(Data provided begins)
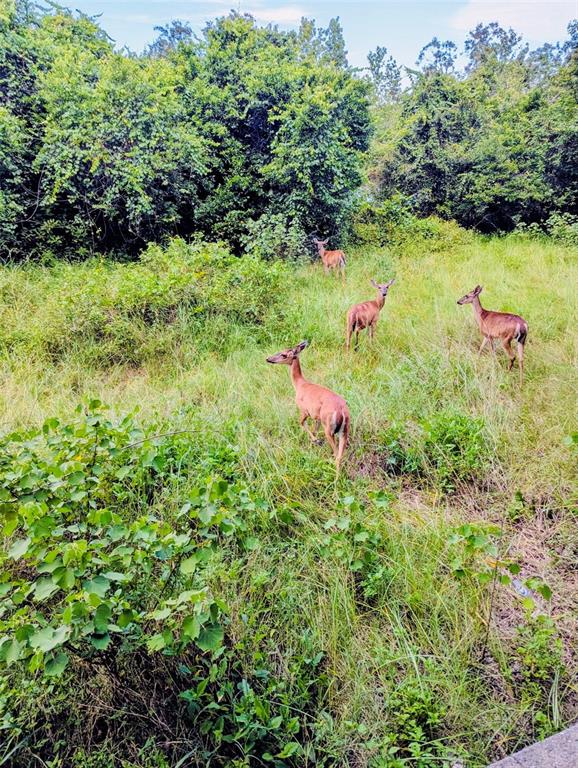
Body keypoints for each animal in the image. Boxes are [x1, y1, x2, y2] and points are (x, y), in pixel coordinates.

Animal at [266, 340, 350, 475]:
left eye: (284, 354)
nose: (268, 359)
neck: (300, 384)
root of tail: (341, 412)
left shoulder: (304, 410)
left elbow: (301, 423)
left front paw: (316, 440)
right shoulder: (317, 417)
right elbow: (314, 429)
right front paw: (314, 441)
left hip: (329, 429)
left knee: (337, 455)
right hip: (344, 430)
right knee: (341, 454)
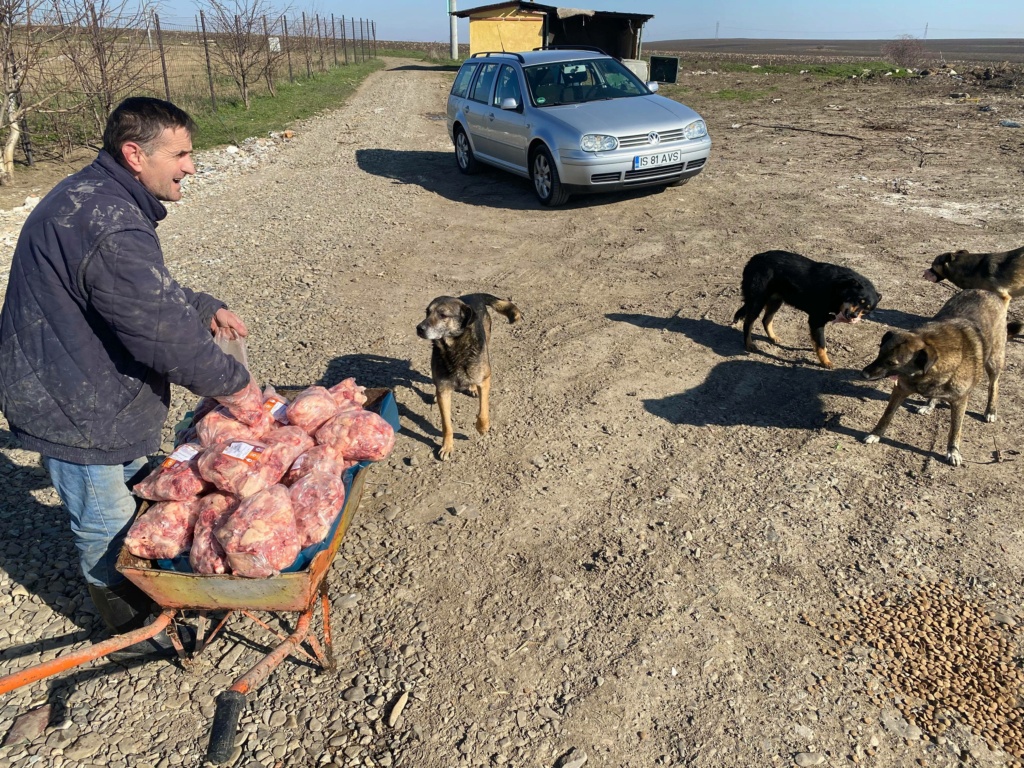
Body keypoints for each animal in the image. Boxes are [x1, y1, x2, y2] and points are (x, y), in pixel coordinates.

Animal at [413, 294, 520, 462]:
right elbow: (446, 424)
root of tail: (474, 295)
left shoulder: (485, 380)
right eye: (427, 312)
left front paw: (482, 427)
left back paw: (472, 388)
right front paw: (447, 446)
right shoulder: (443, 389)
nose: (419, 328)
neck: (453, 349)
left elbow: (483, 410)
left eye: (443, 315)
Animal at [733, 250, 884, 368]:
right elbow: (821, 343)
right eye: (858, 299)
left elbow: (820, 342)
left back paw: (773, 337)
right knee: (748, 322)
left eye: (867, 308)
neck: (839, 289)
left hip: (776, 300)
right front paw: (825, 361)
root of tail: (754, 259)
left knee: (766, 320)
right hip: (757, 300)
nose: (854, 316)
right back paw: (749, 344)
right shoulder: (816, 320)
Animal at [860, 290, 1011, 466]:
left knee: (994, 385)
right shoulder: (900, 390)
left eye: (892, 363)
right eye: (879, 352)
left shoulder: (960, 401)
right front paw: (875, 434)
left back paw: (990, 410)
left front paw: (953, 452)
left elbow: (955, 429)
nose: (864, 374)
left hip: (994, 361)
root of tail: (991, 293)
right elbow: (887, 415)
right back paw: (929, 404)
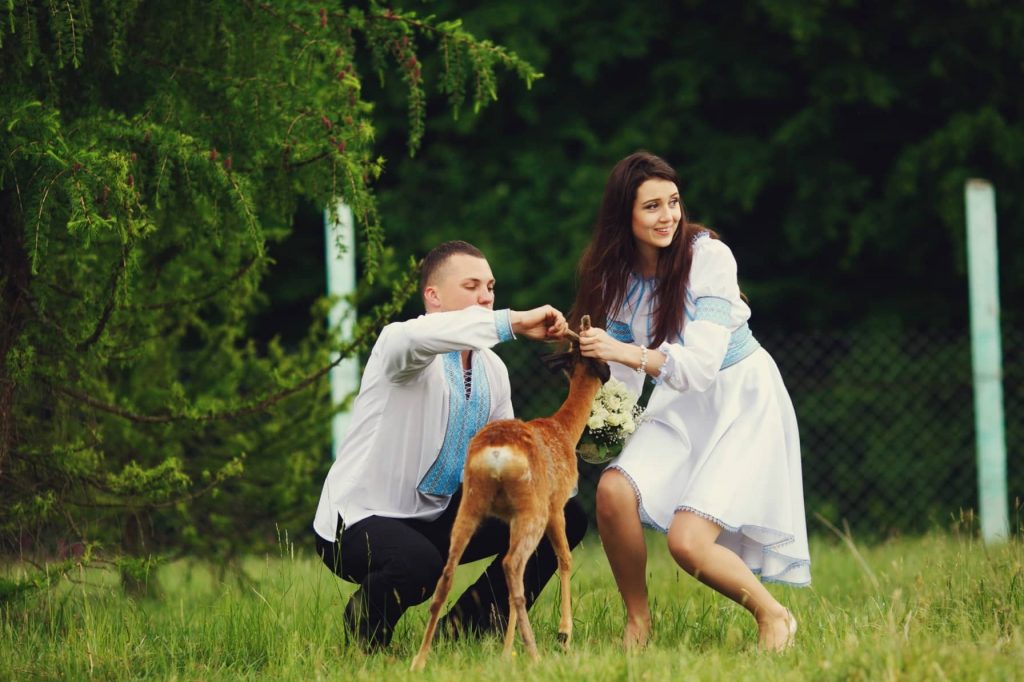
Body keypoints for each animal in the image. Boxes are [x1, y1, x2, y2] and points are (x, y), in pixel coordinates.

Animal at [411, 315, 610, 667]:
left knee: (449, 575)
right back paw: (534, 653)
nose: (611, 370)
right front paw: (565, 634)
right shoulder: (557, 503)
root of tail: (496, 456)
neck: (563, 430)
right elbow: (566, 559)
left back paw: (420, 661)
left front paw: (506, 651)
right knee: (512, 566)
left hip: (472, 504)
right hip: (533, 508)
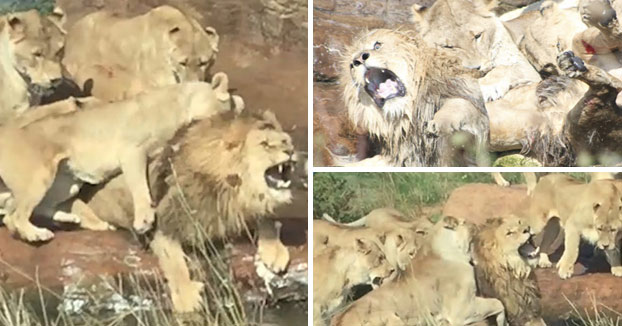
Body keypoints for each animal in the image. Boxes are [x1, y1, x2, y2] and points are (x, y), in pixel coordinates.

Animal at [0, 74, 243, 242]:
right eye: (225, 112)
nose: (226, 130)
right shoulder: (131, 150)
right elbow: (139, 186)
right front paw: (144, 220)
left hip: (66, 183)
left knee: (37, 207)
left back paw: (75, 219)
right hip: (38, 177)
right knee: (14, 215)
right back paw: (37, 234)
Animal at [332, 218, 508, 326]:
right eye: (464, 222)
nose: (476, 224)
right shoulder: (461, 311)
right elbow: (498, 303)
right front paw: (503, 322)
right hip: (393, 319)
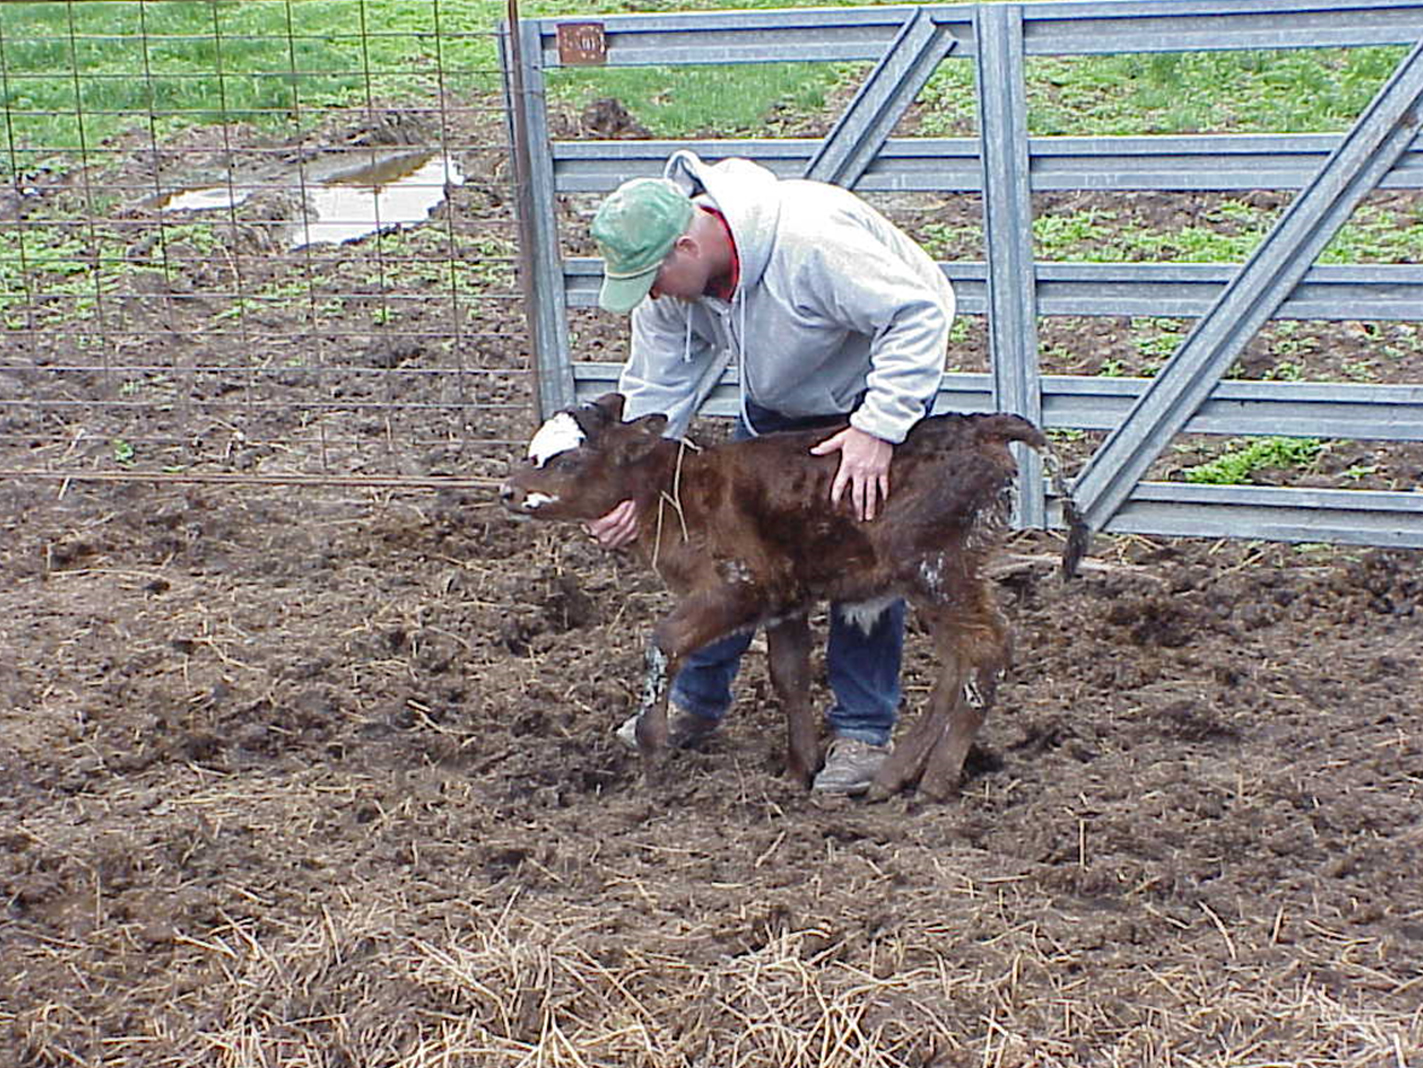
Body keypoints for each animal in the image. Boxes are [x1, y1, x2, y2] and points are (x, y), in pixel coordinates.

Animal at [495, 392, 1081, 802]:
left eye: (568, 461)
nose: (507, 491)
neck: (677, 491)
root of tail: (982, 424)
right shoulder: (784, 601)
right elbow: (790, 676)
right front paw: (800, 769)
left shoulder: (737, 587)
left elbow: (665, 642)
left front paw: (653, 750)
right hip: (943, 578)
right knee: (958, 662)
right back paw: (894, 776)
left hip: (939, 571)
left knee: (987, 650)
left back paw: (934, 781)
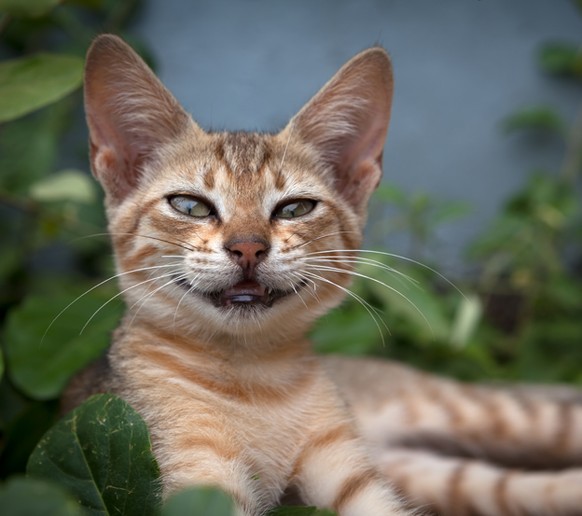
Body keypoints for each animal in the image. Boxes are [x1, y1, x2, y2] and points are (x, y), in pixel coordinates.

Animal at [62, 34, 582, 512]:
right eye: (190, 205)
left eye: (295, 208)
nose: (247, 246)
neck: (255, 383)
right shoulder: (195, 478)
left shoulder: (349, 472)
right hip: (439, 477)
(Data provided ends)
> Assignment: The stretch above running from the line with "nose: (476, 224)" through the line with "right shoulder: (784, 601)" is all you should copy, exactly, leaving out the pictures.

> Expected answer:
nose: (476, 224)
right shoulder: (461, 311)
right elbow: (498, 303)
right front paw: (503, 322)
right hip: (393, 319)
Body keypoints for each animal in the image. Boxes are [x1, y1, x2, y2] and points are (x, y), in pixel coordinates.

Animal at [495, 392, 1081, 802]:
left eye: (568, 461)
nose: (507, 491)
neck: (677, 491)
root of tail: (982, 424)
right shoulder: (784, 601)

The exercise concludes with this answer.